Self worth. How much do I mean to me? How much do I mean to other people...? Am I worth sticking around for? Am I good enough to try for? Do I mkae me happy? Can I make someone else want to live? Can I make myself want to live?
Am I second best?
Am I the safety mat? Am I too nice? Am I too mean?
Am I ugly? Am I good enough? Am I good enough?
Tomorrow hurts my head.
I don't know if any of my friends have the patience...I don't know if I'm good enough to stick around for. Like I have to send out reminders...like I'm trying too hard and not doing enough. Not enough.
My family really needs a miracle right now. We're so in debt, it's ridiculous. We have a tank of gas and when that's gone I don't know...I have about fifteen dollars. I gave my mom my paycheck so that we wouldn't be in the red anymore in one of her bank accounts. In the shop bank account we're still in the red.
When I think about money problems I feel so out of control.
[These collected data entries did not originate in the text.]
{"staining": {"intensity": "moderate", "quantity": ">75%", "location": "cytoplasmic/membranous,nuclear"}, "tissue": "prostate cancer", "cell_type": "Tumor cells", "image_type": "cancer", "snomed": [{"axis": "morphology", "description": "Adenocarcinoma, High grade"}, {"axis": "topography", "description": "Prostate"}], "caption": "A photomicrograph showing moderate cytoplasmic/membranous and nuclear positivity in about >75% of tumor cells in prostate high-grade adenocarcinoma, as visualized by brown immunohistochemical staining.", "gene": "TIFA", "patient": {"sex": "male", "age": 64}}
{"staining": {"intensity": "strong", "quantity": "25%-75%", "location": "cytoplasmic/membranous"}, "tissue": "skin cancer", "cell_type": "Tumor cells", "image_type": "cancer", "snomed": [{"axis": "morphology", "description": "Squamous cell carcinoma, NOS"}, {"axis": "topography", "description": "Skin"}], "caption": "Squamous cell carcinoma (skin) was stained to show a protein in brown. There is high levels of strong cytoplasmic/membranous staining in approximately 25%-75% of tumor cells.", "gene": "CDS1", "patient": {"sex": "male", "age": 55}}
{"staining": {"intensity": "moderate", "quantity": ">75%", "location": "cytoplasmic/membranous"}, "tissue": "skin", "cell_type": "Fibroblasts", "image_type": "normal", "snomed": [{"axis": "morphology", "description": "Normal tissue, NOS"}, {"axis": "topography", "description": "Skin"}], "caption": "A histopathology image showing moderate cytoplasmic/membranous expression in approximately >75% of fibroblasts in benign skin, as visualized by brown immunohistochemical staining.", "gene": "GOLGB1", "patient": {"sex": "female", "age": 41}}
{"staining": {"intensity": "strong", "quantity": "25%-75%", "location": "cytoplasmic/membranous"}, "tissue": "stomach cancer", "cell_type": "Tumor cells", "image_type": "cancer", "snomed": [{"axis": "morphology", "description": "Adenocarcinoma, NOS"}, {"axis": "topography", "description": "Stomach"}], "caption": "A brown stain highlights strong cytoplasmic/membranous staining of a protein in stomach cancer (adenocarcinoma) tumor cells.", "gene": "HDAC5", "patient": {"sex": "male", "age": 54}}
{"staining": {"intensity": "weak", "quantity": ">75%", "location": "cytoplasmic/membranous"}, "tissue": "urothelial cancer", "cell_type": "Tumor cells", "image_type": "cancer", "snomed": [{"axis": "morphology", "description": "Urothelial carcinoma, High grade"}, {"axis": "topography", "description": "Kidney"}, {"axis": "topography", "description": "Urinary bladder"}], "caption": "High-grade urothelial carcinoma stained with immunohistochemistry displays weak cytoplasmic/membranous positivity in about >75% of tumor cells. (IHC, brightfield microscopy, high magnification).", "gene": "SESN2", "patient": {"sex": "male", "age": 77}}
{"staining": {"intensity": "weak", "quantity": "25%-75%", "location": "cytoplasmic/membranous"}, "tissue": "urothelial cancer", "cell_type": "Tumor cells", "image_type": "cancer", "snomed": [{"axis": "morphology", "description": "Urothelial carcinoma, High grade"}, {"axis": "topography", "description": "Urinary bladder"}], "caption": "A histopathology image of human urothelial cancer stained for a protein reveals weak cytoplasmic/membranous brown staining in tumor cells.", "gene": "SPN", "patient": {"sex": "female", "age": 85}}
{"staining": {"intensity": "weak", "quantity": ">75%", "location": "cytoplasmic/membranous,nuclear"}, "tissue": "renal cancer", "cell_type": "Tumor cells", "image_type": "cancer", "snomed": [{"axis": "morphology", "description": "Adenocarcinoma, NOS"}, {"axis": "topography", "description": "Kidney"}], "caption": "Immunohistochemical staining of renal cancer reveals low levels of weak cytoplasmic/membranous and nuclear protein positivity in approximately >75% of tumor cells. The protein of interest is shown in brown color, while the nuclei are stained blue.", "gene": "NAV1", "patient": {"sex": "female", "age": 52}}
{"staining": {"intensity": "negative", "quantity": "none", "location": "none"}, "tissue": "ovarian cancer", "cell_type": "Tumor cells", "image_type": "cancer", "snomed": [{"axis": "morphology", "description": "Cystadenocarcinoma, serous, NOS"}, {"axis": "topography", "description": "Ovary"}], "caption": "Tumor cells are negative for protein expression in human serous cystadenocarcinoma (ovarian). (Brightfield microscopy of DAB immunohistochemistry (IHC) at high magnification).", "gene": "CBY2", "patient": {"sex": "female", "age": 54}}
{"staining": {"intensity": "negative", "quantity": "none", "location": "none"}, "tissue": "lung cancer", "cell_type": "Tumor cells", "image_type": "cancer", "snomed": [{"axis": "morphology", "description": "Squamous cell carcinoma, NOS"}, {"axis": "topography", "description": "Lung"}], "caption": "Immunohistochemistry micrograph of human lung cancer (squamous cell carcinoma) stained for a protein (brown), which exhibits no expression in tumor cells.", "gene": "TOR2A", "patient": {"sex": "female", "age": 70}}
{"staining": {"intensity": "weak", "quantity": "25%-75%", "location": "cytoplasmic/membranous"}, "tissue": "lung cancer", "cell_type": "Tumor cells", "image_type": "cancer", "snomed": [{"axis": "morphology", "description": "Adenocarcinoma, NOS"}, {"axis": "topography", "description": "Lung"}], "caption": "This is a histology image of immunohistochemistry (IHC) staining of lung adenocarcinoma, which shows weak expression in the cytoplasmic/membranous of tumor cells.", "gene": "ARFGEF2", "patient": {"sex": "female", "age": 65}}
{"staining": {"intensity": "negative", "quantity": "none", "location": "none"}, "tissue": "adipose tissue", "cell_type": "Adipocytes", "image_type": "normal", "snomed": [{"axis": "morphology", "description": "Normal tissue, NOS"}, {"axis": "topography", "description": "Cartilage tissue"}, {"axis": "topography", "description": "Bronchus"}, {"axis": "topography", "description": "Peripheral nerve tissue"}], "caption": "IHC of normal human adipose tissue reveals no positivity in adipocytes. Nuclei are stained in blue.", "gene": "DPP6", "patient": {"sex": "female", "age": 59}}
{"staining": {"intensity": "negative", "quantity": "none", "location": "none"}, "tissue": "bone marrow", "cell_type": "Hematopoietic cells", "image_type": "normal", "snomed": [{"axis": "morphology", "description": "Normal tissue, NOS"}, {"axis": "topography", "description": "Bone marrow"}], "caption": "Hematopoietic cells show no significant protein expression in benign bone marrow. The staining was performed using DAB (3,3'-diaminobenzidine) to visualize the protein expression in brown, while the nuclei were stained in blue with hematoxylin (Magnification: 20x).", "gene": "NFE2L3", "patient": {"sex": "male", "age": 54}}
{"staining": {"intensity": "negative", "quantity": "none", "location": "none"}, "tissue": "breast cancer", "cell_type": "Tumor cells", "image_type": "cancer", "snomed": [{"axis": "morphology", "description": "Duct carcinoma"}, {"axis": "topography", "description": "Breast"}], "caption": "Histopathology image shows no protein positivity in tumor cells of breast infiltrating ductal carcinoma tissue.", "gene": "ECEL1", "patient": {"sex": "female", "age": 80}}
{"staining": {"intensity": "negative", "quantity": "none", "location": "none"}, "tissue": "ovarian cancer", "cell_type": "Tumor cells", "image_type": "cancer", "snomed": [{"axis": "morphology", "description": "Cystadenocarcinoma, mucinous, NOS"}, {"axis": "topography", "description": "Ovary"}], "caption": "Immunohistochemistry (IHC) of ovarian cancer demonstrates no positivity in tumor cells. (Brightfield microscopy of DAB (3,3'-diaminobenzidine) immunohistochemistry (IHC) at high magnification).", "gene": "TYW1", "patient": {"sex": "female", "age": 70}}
I want to do drastic things.
I want to be back in control without handouts or anymore loans. I have dangerous ways of "taking control". So I stay in this limbo in between loss of control and helplessness.
I don't want anyone to know what I think about myself when I look in the mirror.
I don't want anyone to know what is always screaming in my mind, and I don't want anyone to know about money stuff. It's embarassing. Pity is embarassing. I'm embarassed of myself, everything about me.
I'm embarassed that I'm so upset and stiff and hurt right now. I hate people right now. I just hate the way things are working out. I miss all my friends who leave me. And I feel like things are beyond unfair right now.
I have these fantasies about getting back what's gone. I'd have to start all over. I'd have to miss out on a lot to gain back what's been gone. There's no even trade off here.
I want to cover myself in tattoos or clothing and close my eyes and feel beautiful.
I want to feel security. But my mom says security is purely fictional.